Infrastructure Engineer - Software Engineer – Infrastructure & Hardware Optimization - Remote
Job Description
Hello,
Infrastructure Engineer - Software Engineer – Infrastructure & Hardware Optimization - Remote
We have below job opening.
If you are interested and your experience match with job description.
Please send your updated resume....Asap
Software Engineer – Infrastructure & Hardware Optimization
Location: SF, CA, Portland, OR, Dallas, TX - Remote but need to be local of respective location
Duration: 6 Months+ Contract
Job Description: We are seeking a skilled low-level systems engineer to join the team. This individual will focus on infrastructure software that detects, configures, and optimizes AI inference pipelines across heterogeneous hardware accelerators (e.g., NVIDIA / AMD GPUs, TPUs, AWS Inferentia, FPGAs). You will work on hardware abstraction layers, containerized runtime environments, benchmarking, telemetry, and driver orchestration logic for multi-cloud agentic inference deployments.
Ideal Experience:
· 4–7 years experience in systems software or infrastructure engineering, preferably with exposure to AI/ML workloads.
· Deep expertise in CUDA, NCCL, ROCm, or other accelerator programming frameworks.
· Familiarity with LLM inference runtimes (TensorRT-LLM, vLLM, ONNXRuntime).
· Experience with Kubernetes scheduling, device plugin development, and runtime patching for heterogeneous compute.
· Strong Python/C++ and Linux systems programming skills.

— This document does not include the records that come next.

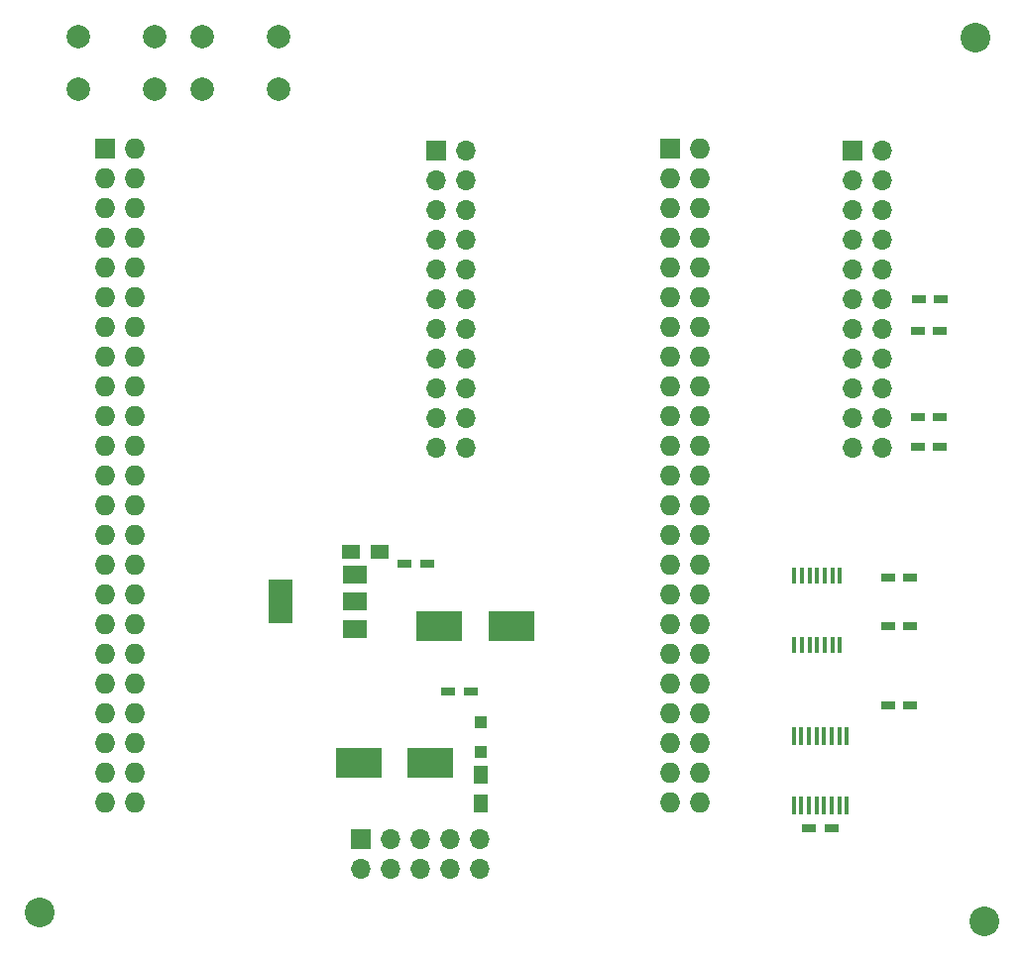
<source format=gts>
G04 #@! TF.FileFunction,Soldermask,Top*
%FSLAX46Y46*%
G04 Gerber Fmt 4.6, Leading zero omitted, Abs format (unit mm)*
G04 Created by KiCad (PCBNEW 4.0.6) date 08/23/17 08:58:04*
%MOMM*%
%LPD*%
G01*
G04 APERTURE LIST*
%ADD10C,0.100000*%
%ADD11R,1.727200X1.727200*%
%ADD12O,1.727200X1.727200*%
%ADD13R,1.200000X0.750000*%
%ADD14R,4.000000X2.500000*%
%ADD15R,1.000000X1.000000*%
%ADD16R,1.700000X1.700000*%
%ADD17O,1.700000X1.700000*%
%ADD18R,1.250000X1.500000*%
%ADD19R,1.500000X1.250000*%
%ADD20C,2.000000*%
%ADD21R,0.450000X1.450000*%
%ADD22R,0.450000X1.500000*%
%ADD23R,2.000000X3.800000*%
%ADD24R,2.000000X1.500000*%
%ADD25C,2.540000*%
G04 APERTURE END LIST*
D10*
D11*
X214278100Y-43406400D03*
D12*
X216818100Y-43406400D03*
X214278100Y-45946400D03*
X216818100Y-45946400D03*
X214278100Y-48486400D03*
X216818100Y-48486400D03*
X214278100Y-51026400D03*
X216818100Y-51026400D03*
X214278100Y-53566400D03*
X216818100Y-53566400D03*
X214278100Y-56106400D03*
X216818100Y-56106400D03*
X214278100Y-58646400D03*
X216818100Y-58646400D03*
X214278100Y-61186400D03*
X216818100Y-61186400D03*
X214278100Y-63726400D03*
X216818100Y-63726400D03*
X214278100Y-66266400D03*
X216818100Y-66266400D03*
X214278100Y-68806400D03*
X216818100Y-68806400D03*
X214278100Y-71346400D03*
X216818100Y-71346400D03*
X214278100Y-73886400D03*
X216818100Y-73886400D03*
X214278100Y-76426400D03*
X216818100Y-76426400D03*
X214278100Y-78966400D03*
X216818100Y-78966400D03*
X214278100Y-81506400D03*
X216818100Y-81506400D03*
X214278100Y-84046400D03*
X216818100Y-84046400D03*
X214278100Y-86586400D03*
X216818100Y-86586400D03*
X214278100Y-89126400D03*
X216818100Y-89126400D03*
X214278100Y-91666400D03*
X216818100Y-91666400D03*
X214278100Y-94206400D03*
X216818100Y-94206400D03*
X214278100Y-96746400D03*
X216818100Y-96746400D03*
X214278100Y-99286400D03*
X216818100Y-99286400D03*
D11*
X166018100Y-43406400D03*
D12*
X168558100Y-43406400D03*
X166018100Y-45946400D03*
X168558100Y-45946400D03*
X166018100Y-48486400D03*
X168558100Y-48486400D03*
X166018100Y-51026400D03*
X168558100Y-51026400D03*
X166018100Y-53566400D03*
X168558100Y-53566400D03*
X166018100Y-56106400D03*
X168558100Y-56106400D03*
X166018100Y-58646400D03*
X168558100Y-58646400D03*
X166018100Y-61186400D03*
X168558100Y-61186400D03*
X166018100Y-63726400D03*
X168558100Y-63726400D03*
X166018100Y-66266400D03*
X168558100Y-66266400D03*
X166018100Y-68806400D03*
X168558100Y-68806400D03*
X166018100Y-71346400D03*
X168558100Y-71346400D03*
X166018100Y-73886400D03*
X168558100Y-73886400D03*
X166018100Y-76426400D03*
X168558100Y-76426400D03*
X166018100Y-78966400D03*
X168558100Y-78966400D03*
X166018100Y-81506400D03*
X168558100Y-81506400D03*
X166018100Y-84046400D03*
X168558100Y-84046400D03*
X166018100Y-86586400D03*
X168558100Y-86586400D03*
X166018100Y-89126400D03*
X168558100Y-89126400D03*
X166018100Y-91666400D03*
X168558100Y-91666400D03*
X166018100Y-94206400D03*
X168558100Y-94206400D03*
X166018100Y-96746400D03*
X168558100Y-96746400D03*
X166018100Y-99286400D03*
X168558100Y-99286400D03*
D13*
X232910100Y-84247105D03*
X234810100Y-84247105D03*
X232910100Y-80082400D03*
X234810100Y-80082400D03*
X232910100Y-91004398D03*
X234810100Y-91004398D03*
X228079100Y-101545400D03*
X226179100Y-101545400D03*
X197264100Y-89814400D03*
X195364100Y-89814400D03*
D14*
X200715100Y-84273400D03*
X194615100Y-84273400D03*
D13*
X191620100Y-78892400D03*
X193520100Y-78892400D03*
D14*
X193842100Y-95910400D03*
X187742100Y-95910400D03*
D15*
X198134100Y-92480400D03*
X198134100Y-94980400D03*
D16*
X187886100Y-102434400D03*
D17*
X187886100Y-104974400D03*
X190426100Y-102434400D03*
X190426100Y-104974400D03*
X192966100Y-102434400D03*
X192966100Y-104974400D03*
X195506100Y-102434400D03*
X195506100Y-104974400D03*
X198046100Y-102434400D03*
X198046100Y-104974400D03*
D18*
X198158100Y-96946400D03*
X198158100Y-99446400D03*
D19*
X189502100Y-77876400D03*
X187002100Y-77876400D03*
D20*
X163770100Y-38382400D03*
X170270100Y-38382400D03*
X163770100Y-33882400D03*
X170270100Y-33882400D03*
D13*
X235547910Y-56333400D03*
X237447910Y-56333400D03*
X235450100Y-66366400D03*
X237350100Y-66366400D03*
X235450100Y-59000400D03*
X237350100Y-59000400D03*
X235450100Y-68906400D03*
X237350100Y-68906400D03*
D21*
X228819100Y-79926400D03*
X228169100Y-79926400D03*
X227519100Y-79926400D03*
X226869100Y-79926400D03*
X226219100Y-79926400D03*
X225569100Y-79926400D03*
X224919100Y-79926400D03*
X224919100Y-85826400D03*
X225569100Y-85826400D03*
X226219100Y-85826400D03*
X226869100Y-85826400D03*
X227519100Y-85826400D03*
X228169100Y-85826400D03*
X228819100Y-85826400D03*
D22*
X224854100Y-99542400D03*
X225504100Y-99542400D03*
X226154100Y-99542400D03*
X226804100Y-99542400D03*
X227454100Y-99542400D03*
X228104100Y-99542400D03*
X228754100Y-99542400D03*
X229404100Y-99542400D03*
X229404100Y-93642400D03*
X228754100Y-93642400D03*
X228104100Y-93642400D03*
X227454100Y-93642400D03*
X226804100Y-93642400D03*
X226154100Y-93642400D03*
X225504100Y-93642400D03*
X224854100Y-93642400D03*
D23*
X181038100Y-82180400D03*
D24*
X187338100Y-82180400D03*
X187338100Y-79880400D03*
X187338100Y-84480400D03*
D16*
X194348100Y-43586400D03*
D17*
X196888100Y-43586400D03*
X194348100Y-46126400D03*
X196888100Y-46126400D03*
X194348100Y-48666400D03*
X196888100Y-48666400D03*
X194348100Y-51206400D03*
X196888100Y-51206400D03*
X194348100Y-53746400D03*
X196888100Y-53746400D03*
X194348100Y-56286400D03*
X196888100Y-56286400D03*
X194348100Y-58826400D03*
X196888100Y-58826400D03*
X194348100Y-61366400D03*
X196888100Y-61366400D03*
X194348100Y-63906400D03*
X196888100Y-63906400D03*
X194348100Y-66446400D03*
X196888100Y-66446400D03*
X194348100Y-68986400D03*
X196888100Y-68986400D03*
D16*
X229908100Y-43586400D03*
D17*
X232448100Y-43586400D03*
X229908100Y-46126400D03*
X232448100Y-46126400D03*
X229908100Y-48666400D03*
X232448100Y-48666400D03*
X229908100Y-51206400D03*
X232448100Y-51206400D03*
X229908100Y-53746400D03*
X232448100Y-53746400D03*
X229908100Y-56286400D03*
X232448100Y-56286400D03*
X229908100Y-58826400D03*
X232448100Y-58826400D03*
X229908100Y-61366400D03*
X232448100Y-61366400D03*
X229908100Y-63906400D03*
X232448100Y-63906400D03*
X229908100Y-66446400D03*
X232448100Y-66446400D03*
X229908100Y-68986400D03*
X232448100Y-68986400D03*
D20*
X174370100Y-38382400D03*
X180870100Y-38382400D03*
X174370100Y-33882400D03*
X180870100Y-33882400D03*
D25*
X160420100Y-108732400D03*
X240420100Y-33982400D03*
X241170100Y-109482400D03*
M02*

</source>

· Passion for building scalable, portable, and secure AI infrastructure.
Responsibilities:
· Design and implement cross-platform hardware detection systems for GPUs/TPUs/NPUs using CUDA, ROCm, and low-level runtime interfaces.
· Build and maintain plugin-based infrastructure for capability scoring, power efficiency tuning, and memory optimization.

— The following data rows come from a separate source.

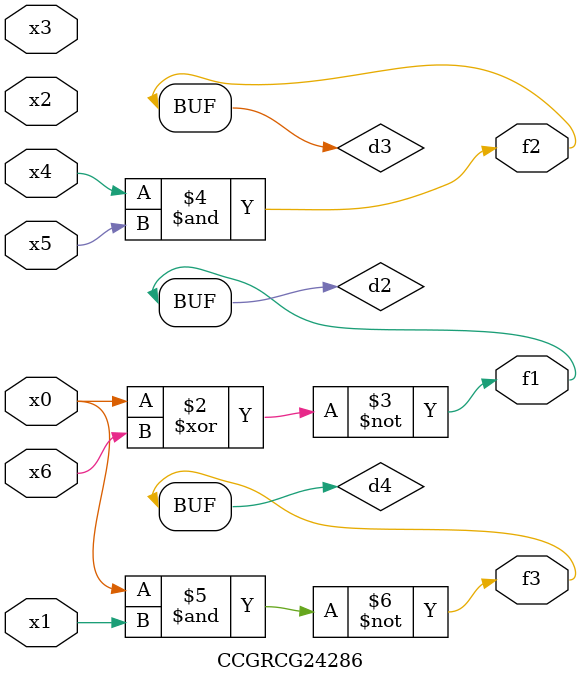
<source format=v>
module CCGRCG24286(
	input x0, x1, x2, x3, x4, x5, x6,
	output f1, f2, f3
);

	wire d1, d2, d3, d4;

	nor (d1, x0);
	xnor (d2, x0, x6);
	and (d3, x4, x5);
	nand (d4, x0, x1);
	assign f1 = d2;
	assign f2 = d3;
	assign f3 = d4;
endmodule

</source>
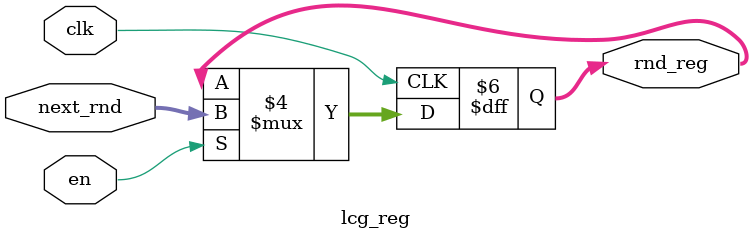
<source format=sv>
module rng_lcg_3(
    input            clk,
    input            en,
    output [7:0]     rnd
);
    parameter MULT = 8'd5;
    parameter INC  = 8'd1;

    wire [7:0] next_rnd;
    reg  [7:0] rnd_reg;

    // LCG Computation Submodule (with shift-add multiplier)
    lcg_compute_shiftadd #(
        .MULT(MULT),
        .INC(INC)
    ) u_lcg_compute (
        .current_rnd(rnd_reg),
        .next_rnd(next_rnd)
    );

    // LCG State Register Submodule
    lcg_reg u_lcg_reg (
        .clk(clk),
        .en(en),
        .next_rnd(next_rnd),
        .rnd_reg(rnd_reg)
    );

    assign rnd = rnd_reg;

endmodule

// ---------------------------------------------------------------------------
// Submodule: lcg_compute_shiftadd
// Function: Performs the LCG calculation: next_rnd = current_rnd * MULT + INC
//           Using shift-add (serial) multiplier
// ---------------------------------------------------------------------------
module lcg_compute_shiftadd #(
    parameter MULT = 8'd5,
    parameter INC  = 8'd1
)(
    input  [7:0] current_rnd,
    output [7:0] next_rnd
);
    reg [15:0] mult_result;
    integer i;

    always @* begin
        mult_result = 16'd0;
        for (i = 0; i < 8; i = i + 1) begin
            if (MULT[i])
                mult_result = mult_result + (current_rnd << i);
        end
    end

    assign next_rnd = mult_result[7:0] + INC;
endmodule

// ---------------------------------------------------------------------------
// Submodule: lcg_reg
// Function: 8-bit register with enable, initializes to 7 on reset
// ---------------------------------------------------------------------------
module lcg_reg(
    input        clk,
    input        en,
    input  [7:0] next_rnd,
    output reg [7:0] rnd_reg
);
    initial rnd_reg = 8'd7;
    always @(posedge clk) begin
        if (en)
            rnd_reg <= next_rnd;
    end
endmodule
</source>
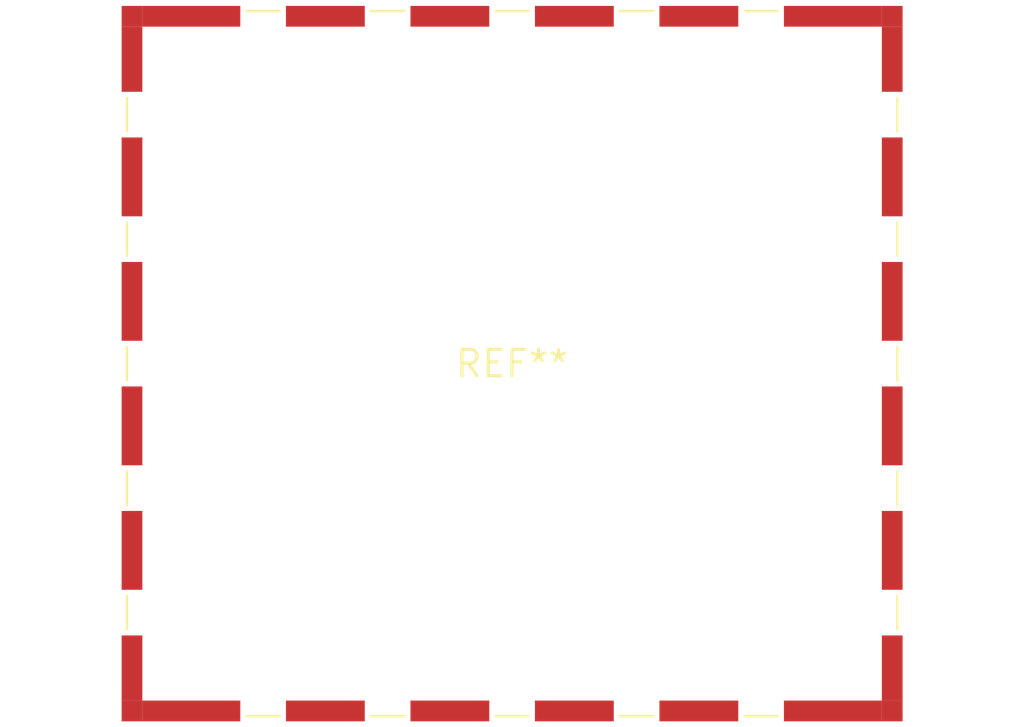
<source format=kicad_pcb>
(kicad_pcb (version 20240108) (generator pcbnew)

  (general
    (thickness 1.6)
  )

  (paper "A4")
  (layers
    (0 "F.Cu" signal)
    (31 "B.Cu" signal)
    (32 "B.Adhes" user "B.Adhesive")
    (33 "F.Adhes" user "F.Adhesive")
    (34 "B.Paste" user)
    (35 "F.Paste" user)
    (36 "B.SilkS" user "B.Silkscreen")
    (37 "F.SilkS" user "F.Silkscreen")
    (38 "B.Mask" user)
    (39 "F.Mask" user)
    (40 "Dwgs.User" user "User.Drawings")
    (41 "Cmts.User" user "User.Comments")
    (42 "Eco1.User" user "User.Eco1")
    (43 "Eco2.User" user "User.Eco2")
    (44 "Edge.Cuts" user)
    (45 "Margin" user)
    (46 "B.CrtYd" user "B.Courtyard")
    (47 "F.CrtYd" user "F.Courtyard")
    (48 "B.Fab" user)
    (49 "F.Fab" user)
    (50 "User.1" user)
    (51 "User.2" user)
    (52 "User.3" user)
    (53 "User.4" user)
    (54 "User.5" user)
    (55 "User.6" user)
    (56 "User.7" user)
    (57 "User.8" user)
    (58 "User.9" user)
  )

  (setup
    (pad_to_mask_clearance 0)
    (pcbplotparams
      (layerselection 0x00010fc_ffffffff)
      (plot_on_all_layers_selection 0x0000000_00000000)
      (disableapertmacros false)
      (usegerberextensions false)
      (usegerberattributes false)
      (usegerberadvancedattributes false)
      (creategerberjobfile false)
      (dashed_line_dash_ratio 12.000000)
      (dashed_line_gap_ratio 3.000000)
      (svgprecision 4)
      (plotframeref false)
      (viasonmask false)
      (mode 1)
      (useauxorigin false)
      (hpglpennumber 1)
      (hpglpenspeed 20)
      (hpglpendiameter 15.000000)
      (dxfpolygonmode false)
      (dxfimperialunits false)
      (dxfusepcbnewfont false)
      (psnegative false)
      (psa4output false)
      (plotreference false)
      (plotvalue false)
      (plotinvisibletext false)
      (sketchpadsonfab false)
      (subtractmaskfromsilk false)
      (outputformat 1)
      (mirror false)
      (drillshape 1)
      (scaleselection 1)
      (outputdirectory "")
    )
  )

  (net 0 "")

  (footprint "Laird_Technologies_BMI-S-206-F_36.83x33.68mm" (layer "F.Cu") (at 0 0))

)

</source>
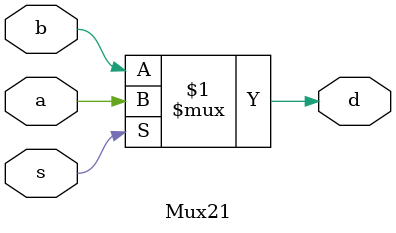
<source format=v>
`timescale 1ns / 1ps

module Mux21(a, b, s, d);
input a, b, s;
output d; 

assign d = s ? a : b;

endmodule

</source>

· Develop hardware abstraction layers (HAL) and performance benchmarking tools to optimize AI agents for cloud-native inference.
· Extend container-based MLOps systems (Docker/Kubernetes) with support for hardware-specific runtime containers (e.g., TensorRT, vLLM, ROCm).
· Automate driver validation, container security hardening, and runtime health monitoring across deployments.
· Integrate telemetry systems (Prometheus, Grafana) to surface per-device inference performance metrics and health status.
· Collaborate with solutions and DevOps teams to ensure hardware-aware agent deployment across cloud providers.
Additional Information
All your information will be kept confidential according to EEO guidelines.